(Stored data)

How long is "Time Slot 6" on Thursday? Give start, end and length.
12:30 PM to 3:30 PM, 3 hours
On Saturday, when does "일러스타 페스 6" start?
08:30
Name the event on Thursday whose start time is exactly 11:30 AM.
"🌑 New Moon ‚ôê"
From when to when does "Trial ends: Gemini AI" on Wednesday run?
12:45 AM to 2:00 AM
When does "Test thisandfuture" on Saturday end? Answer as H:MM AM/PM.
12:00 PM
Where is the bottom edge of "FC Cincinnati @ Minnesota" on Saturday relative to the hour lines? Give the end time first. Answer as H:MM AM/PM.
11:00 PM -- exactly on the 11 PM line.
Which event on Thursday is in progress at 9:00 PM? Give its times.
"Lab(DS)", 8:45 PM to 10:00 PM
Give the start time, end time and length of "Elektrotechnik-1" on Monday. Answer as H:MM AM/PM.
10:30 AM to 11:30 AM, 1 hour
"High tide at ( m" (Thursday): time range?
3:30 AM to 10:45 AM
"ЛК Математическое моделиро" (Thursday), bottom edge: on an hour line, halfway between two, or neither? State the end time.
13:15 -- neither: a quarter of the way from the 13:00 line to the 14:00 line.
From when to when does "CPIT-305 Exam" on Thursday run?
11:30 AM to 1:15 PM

▶ [DIRECTION]:
Recast every line of the listing above as a Markdown table with the columns "No." and "Line", numbering the rows in order and omitting blank lines.

▶ [RESPONSE BELOW]:
| No. | Line |
|---|---|
| 1 | How long is "Time Slot 6" on Thursday? Give start, end and length. |
| 2 | 12:30 PM to 3:30 PM, 3 hours |
| 3 | On Saturday, when does "일러스타 페스 6" start? |
| 4 | 08:30 |
| 5 | Name the event on Thursday whose start time is exactly 11:30 AM. |
| 6 | "🌑 New Moon ‚ôê" |
| 7 | From when to when does "Trial ends: Gemini AI" on Wednesday run? |
| 8 | 12:45 AM to 2:00 AM |
| 9 | When does "Test thisandfuture" on Saturday end? Answer as H:MM AM/PM. |
| 10 | 12:00 PM |
| 11 | Where is the bottom edge of "FC Cincinnati @ Minnesota" on Saturday relative to the hour lines? Give the end time first. Answer as H:MM AM/PM. |
| 12 | 11:00 PM -- exactly on the 11 PM line. |
| 13 | Which event on Thursday is in progress at 9:00 PM? Give its times. |
| 14 | "Lab(DS)", 8:45 PM to 10:00 PM |
| 15 | Give the start time, end time and length of "Elektrotechnik-1" on Monday. Answer as H:MM AM/PM. |
| 16 | 10:30 AM to 11:30 AM, 1 hour |
| 17 | "High tide at ( m" (Thursday): time range? |
| 18 | 3:30 AM to 10:45 AM |
| 19 | "ЛК Математическое моделиро" (Thursday), bottom edge: on an hour line, halfway between two, or neither? State the end time. |
| 20 | 13:15 -- neither: a quarter of the way from the 13:00 line to the 14:00 line. |
| 21 | From when to when does "CPIT-305 Exam" on Thursday run? |
| 22 | 11:30 AM to 1:15 PM |